Business
Citi to pay $7bn to settle US mortgage securities probe
Citi to pay $7bn to settle US mortgage securities probe
Customers wait at an ATM at a Citibank branch in New York. Citigroup said it agreed to pay $7bn to settle a US government investigation into mortgage-backed securities the bank sold in the run-up to the 2008 financial crisis.
Reuters/Washington
Citigroup has agreed to pay $7bn to settle a US investigation into shoddy mortgage-backed securities the bank sold in the run-up to the financial crisis, including the largest civil fraud penalty ever levied by the US Justice Department.
The settlement is more than twice what many analysts had expected but less than the $12bn the government sought in negotiations with Citi, the third largest US bank.
Citi said it took a related pretax charge of about $3.8bn in the second quarter, which led the bank to report a 96% drop in earnings yesterday.
Citi shares rose 3.2% at $48.52.
The settlement, signed over the weekend, capped months of negotiations, during which the government threatened to sue the bank, sources said.
“The penalty is appropriate, given the strength of the evidence of the wrongdoing committed by Citi,” US Attorney General Eric Holder said in a statement yesterday.
“Despite the fact that Citigroup learned of serious and widespread defects among the increasingly risky loans they were securitizing, the bank and its employees concealed these defects,” Holder added.
Citi said it will pay $4.5bn in cash and provide $2.5bn in aid to low-income tenants and struggling homeowners.
The cash portion consists of a $4bn civil payment to the Justice Department, double a similar penalty levied on rival JPMorgan Chase & Co in November, and $500mn in compensatory payments to state attorneys general and the Federal Deposit Insurance Corp.
In exchange, the Citi deal resolves claims over both mortgage securities and more complicated securities known as collateralized debt obligations that the bank structured or underwrote between 2003 and 2008.
The consumer portion of the deal will include financing for the construction of affordable multifamily rental housing and principal reduction and forbearance for residential loans, the bank said. Citi said it will provide the assistance by the end of 2018.

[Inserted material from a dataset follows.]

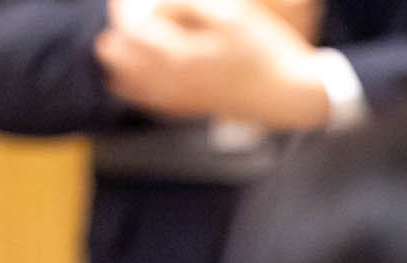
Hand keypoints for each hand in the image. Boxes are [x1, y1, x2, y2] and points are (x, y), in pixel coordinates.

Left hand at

Citi is the second major bank to settle with authorities since US President Barack Obama ordered the formation of a task force to investigate the sale and packaging of toxic home loans that were at the centre of the 2008 financial crisis.
The No. 1 US bank JPMorgan last year agreed to pay $13bn to settle government probes over the packaging of toxic mortgages, including both Justice Department claims, a $4bn deal with the Federal Housing Finance Agency (FHFA), and other regulators. Last year Citi settled with the FHFA for $250mn. The FHFA, which regulates Fannie Mae and Freddie Mac, had sued the bank over soured mortgage securities sold to the taxpayer-owned entities,
Bank of America Corp has also been negotiating with the Justice Department over similar claims.
Profit helped by better-than-expected fixed-income trading
Citigroup reported a stronger-than expected adjusted quarterly profit as its fixed-income business performed ahead of forecasts, and the bank cleared another hurdle by reaching a $7bn settlement over its sale of flawed mortgage securities.
The settlement with the Justice Department was more than twice what many analysts had expected earlier this year, but it was less than the $12bn sought by the government in negotiations with the bank.
Including a charge of $3.8bn related to the settlement, Citi’s second-quarter earnings fell 96% to $181mn.
But adjusted net income, which excludes the settlement charge and some changes to the value of the bank’s debt, amounted to $3.93bn, or $1.24 per share, compared with $3.89bn, or $1.25 per share a year earlier.
Analysts on average had expected earnings of $1.05 per share, according to Thomson Reuters I/B/E/S.
Citigroup’s stock was up 3.5% at $48.60 in early trading yesterday. The shares rose 1.4% premarket after the settlement was announced an hour before the results.
Adjusted revenue from fixed income markets fell 12% to $2.9bn - a much better outcome than the drop of 20-25% that Chief Financial Officer John Gerspach had braced the market for in May.
Gerspach, in a media call, attributed better-than-expected performance to eased tensions in Russia and Ukraine during the latter part of the quarter.
Citigroup’s fixed-income results are first to be reported by a major US investment bank this quarter and are a pointer to how the others may have fared in that business.
Fixed income trading has slumped amid uncertainty about the global economy.